While I personally like beans in my chili, being from the Southeast originally, since moving to Texas I have been informed that real chili doesn't have beans, no sir-ee, if it's got beans it ain't chili at all, it's soup.
Here is a recipe from the Terlingua Chili Cook-off, which was supposedly the first chili cook-off in the nation (37 years ago). I haven't tried it, but it looks as authentic as any I have seen, and best of all there are NO BEANS!
ORIGINAL TEXAS-STYLE CHILI
from A Bowl of Red by Frank X. Tolbert
3 lbs. lean beef, preferably stewing meat
2 oz. beef suet (or substitute vegetable oil)

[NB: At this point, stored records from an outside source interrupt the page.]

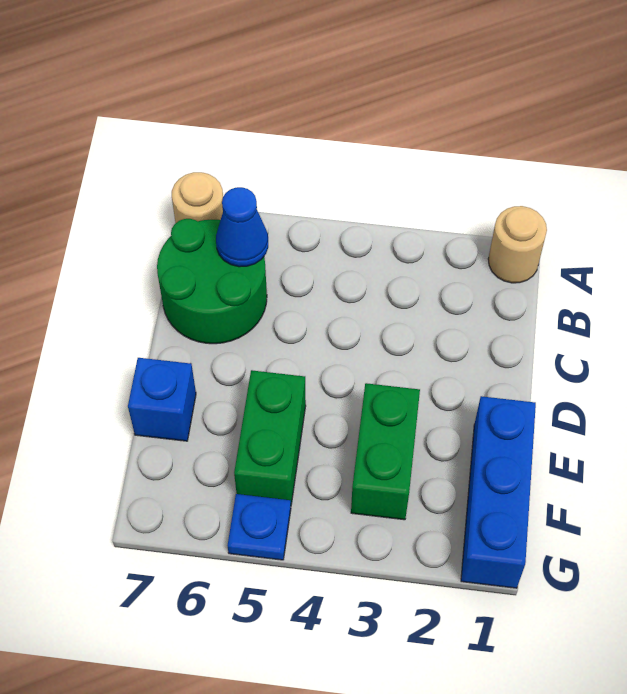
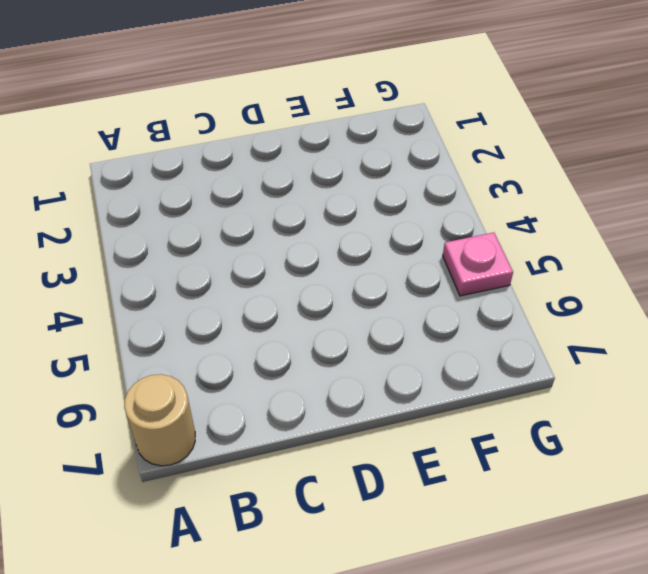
pink plate G5 level 1 -> blue plate G5 level 1
none -> tan round brick A1 level 1
none -> green round brick B6:C7 level 1

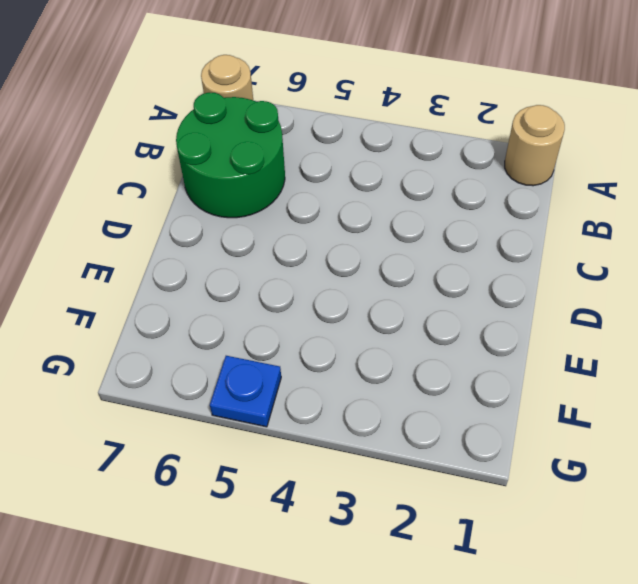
none -> blue brick E1:G1 level 1
none -> green brick E3:F3 level 1

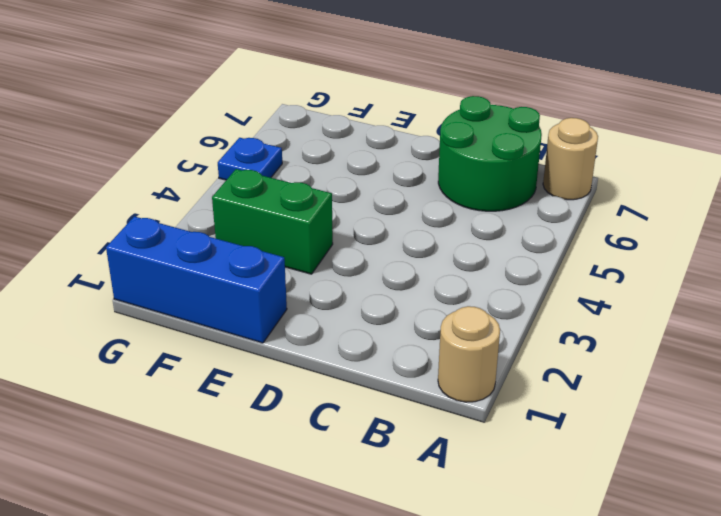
none -> green brick E5:F5 level 1
none -> blue brick E7 level 1

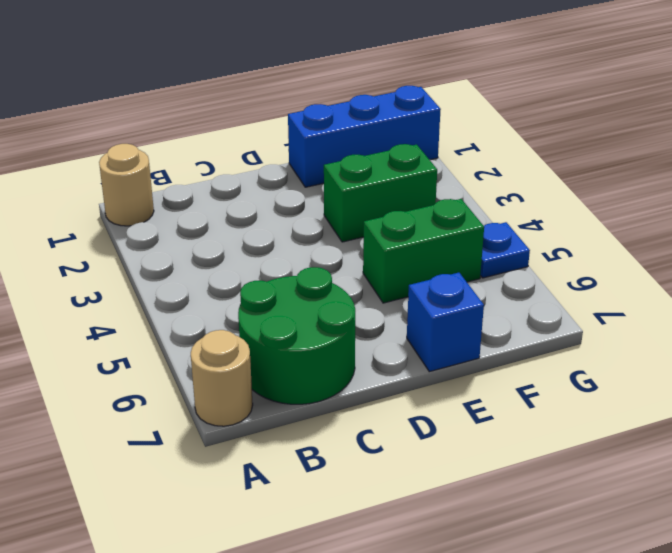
none -> blue cone B6 level 2

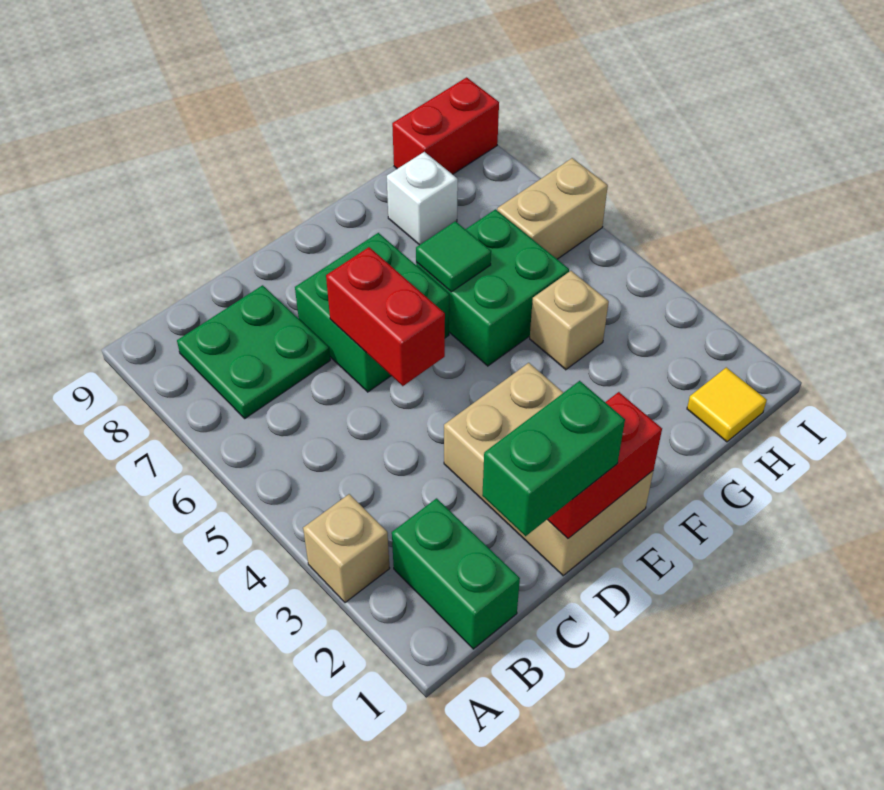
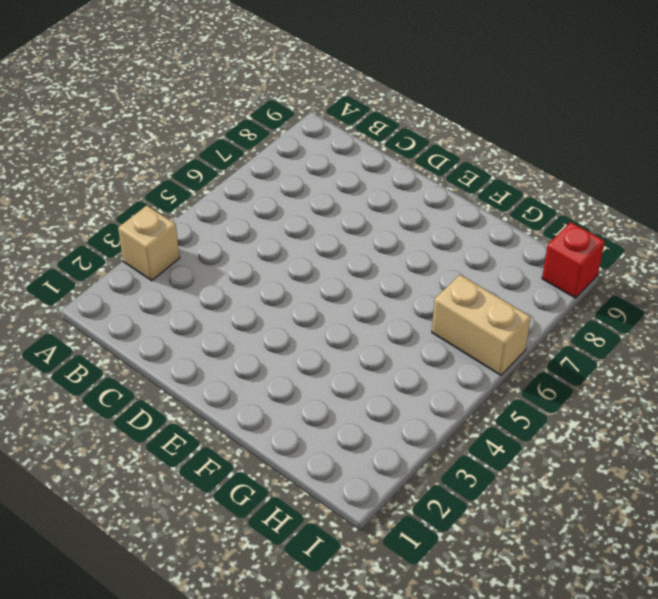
red brick I9 level 1 -> red brick H9:I9 level 1
none -> green brick B1:B2 level 1
none -> green plate B7:C8 level 1
none -> tan brick D1:E3 level 1

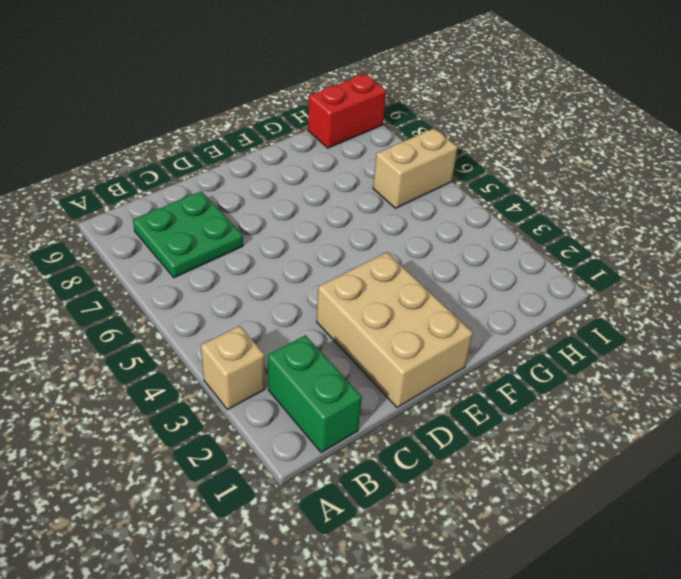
none -> green brick D6:E7 level 1
none -> green brick F5:G6 level 1
none -> tan brick G4 level 1

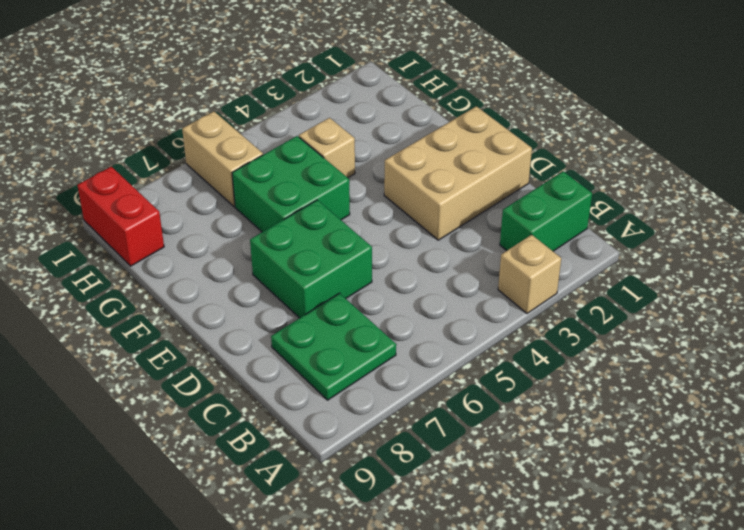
none -> white brick G8 level 1
none -> yellow tile H1 level 1
none -> red brick D1:E1 level 2

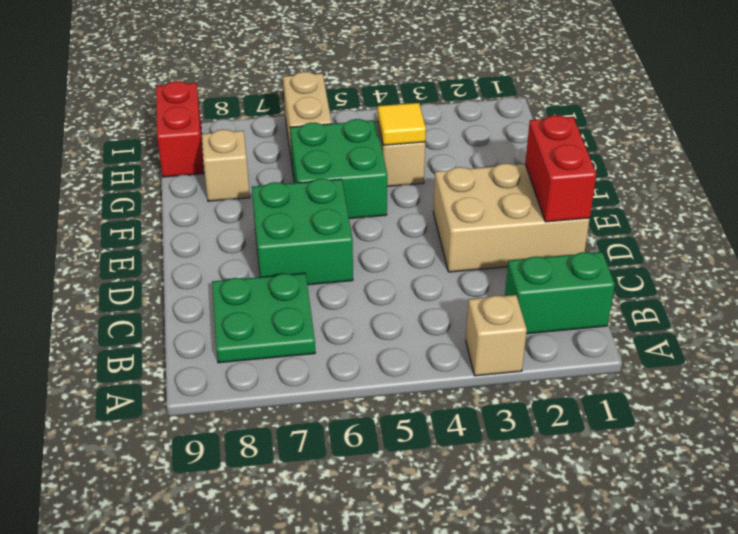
yellow tile G4 level 2 -> yellow tile H1 level 1
tan brick G8 level 1 -> white brick G8 level 1
none -> red brick D5:D6 level 2
none -> green tile F6 level 2
none -> green brick C1:D1 level 3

3-6 Ancho chile pods, boiled 5 minutes, cooled, stemmed, seeded and chopped, cooking water reserved. (or 3-6 Tbsp. chili powder or ground chile)
1 tsp. oregano
1 Tbsp. crushed cumin seed
1 Tbsp. salt
1 Tbsp. cayenne pepper
1 Tbsp. Tabasco sauce
2-4 minced garlic cloves, to taste
2-4 extra Ancho chile pods
2 Tbsp. Masa Harina or cornmeal
Cook suet until fat is rendered. Remove suet. Sear meat in fat in 2 or 3 batches. (Use oil for low cholesterol, less grease.) Place meat in large pot with pepper pods and as much of the pepper liquid as you think you'll need to keep the meat from burning. About two inches of water rising above the meat is usually right. Bring to a boil and then simmer for 30 minutes. Add rest of ingredients except Masa and extra Anchos. Simmer 45 minutes more, covered. Stir only occasionally. Skim off grease. Taste and adjust seasonings. If not hot enough to suit you, add extra Ancho pods which have been stemmed and seeded, but not chopped. Add Masa Harina to thicken liquid. Simmer for another 30 minutes until the meat is tender.
Variation: Wick Fowler made his prize-winning chili basically the same way, but he did not use suet and added 15 oz. of tomato sauce. He never served the chili on the day of its conception, but kept it in the refrigerator overnight and skimmed off the grease the next day, then added Masa Harina upon heating the chili if it was too thin.